» **Scopo dell'esercizio**
Continui il testo su Bakunin e l'«anarchia rivoluzionaria» dal punto in cui termina.

» **Blocco di testo**
- - -

Questa esperienza non è la «terra bruciata» opposta dai contadini russi e spagnoli alle invasioni napoleoniche, non è neppure lo sciopero generale totale dei proletari della Ruhr, né la rottura delle dighe come in Olanda, né l’insurrezione vandeana organizzata da un governo di emigrati. È la totale dimissione, volontaria e forzata, dell’apparato governativo, senza armistizi, quindi «senza pace e senza guerra»; senza zone libere che dividano il paese in due, senza consegna d’archivi, né trasferimenti di forze di polizia (non bruciando le terre, bruceremo le uniformi e le carte).
Che cosa si proponeva Bakunin nel suo opuscolo Dittatura militare o Rivoluzione sociale? Semplicemente questo. Di dimostrare con la parola (dopo aver tentato di dimostrarlo con i fatti) che il solo programma applicabile alla difesa del popolo e del territorio francese in balìa dell’invasione dopo il crollo delle armate e del regime di Napoleone III, è un programma di «anarchia rivoluzionaria».

- - -

» **Sezione dati**
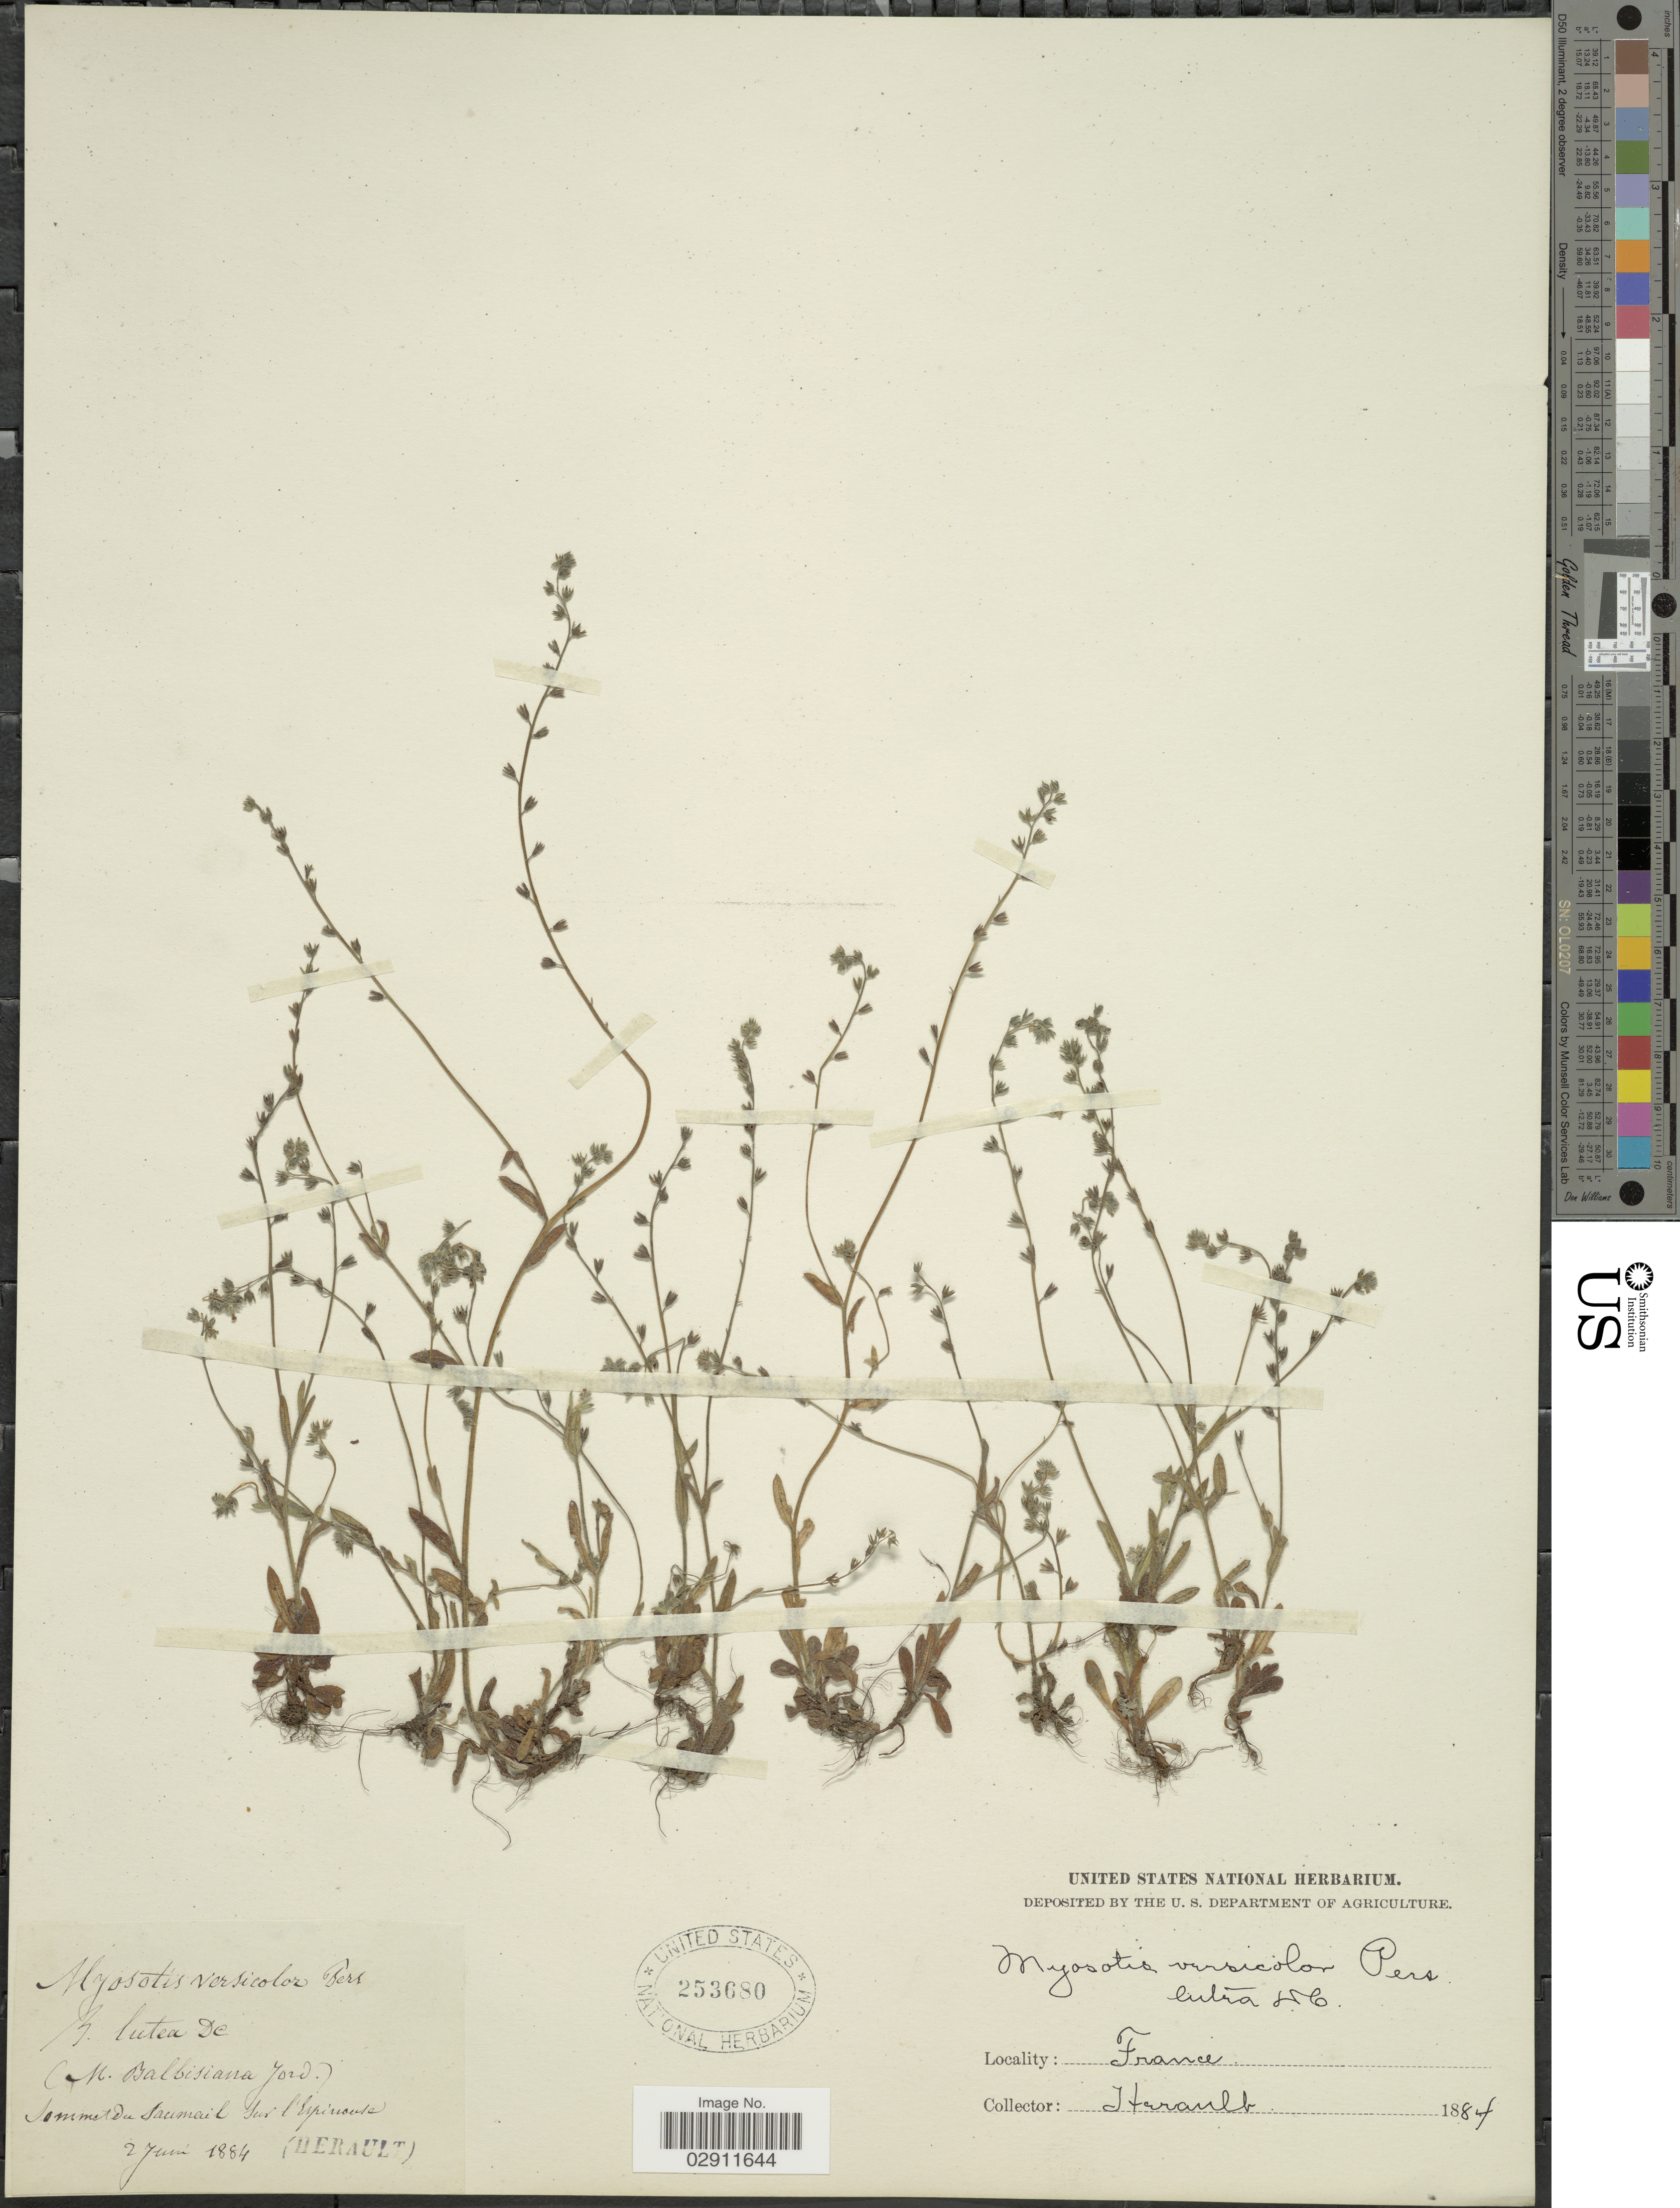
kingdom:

- - -

» **Risposta scritta**
Senza governo! Per qualcuno significherebbe dare all’avversario un ostaggio ed ai francesi un’occasione per rifugiarsi nell’irresponsabilità…
Senza armata regolare e professionale! Quanto rimane di sano dopo la sconfitta ed il tradimento dei bonapartisti, deve raggiungere le milizie del popolo, la guerilla dei franchi tiratori e dei partigiani!
Senza garanzie legali della proprietà! I borghesi francesi, dice Bakunin, sono pronti a patteggiare con il conquistatore per assicurare la sicurezza dei loro beni; bisogna togliere loro in anticipo questa occasione di peccare; bisogna annientare le basi legali del privilegio economico che fa di una classe l’arbitra dei destini del paese; bisogna scalzare alla radice le profonde «ragioni di essere» dello Stato, arbitro dei privilegi. Lo Stato non è fallito nella sua parte di protettore della comunità nazionale e bisogna ancora mantenerlo per il solo piacere di conservare al capitale il suo vecchio cane da guardia?
Brevemente – è venuto il momento di realizzare tra francesi quella uguaglianza patriottica che farà di loro (come contadini spagnoli o russi durante le guerre napoleoniche) una «massa» socialmente omogenea alla resistenza all’invasore!
— E basta?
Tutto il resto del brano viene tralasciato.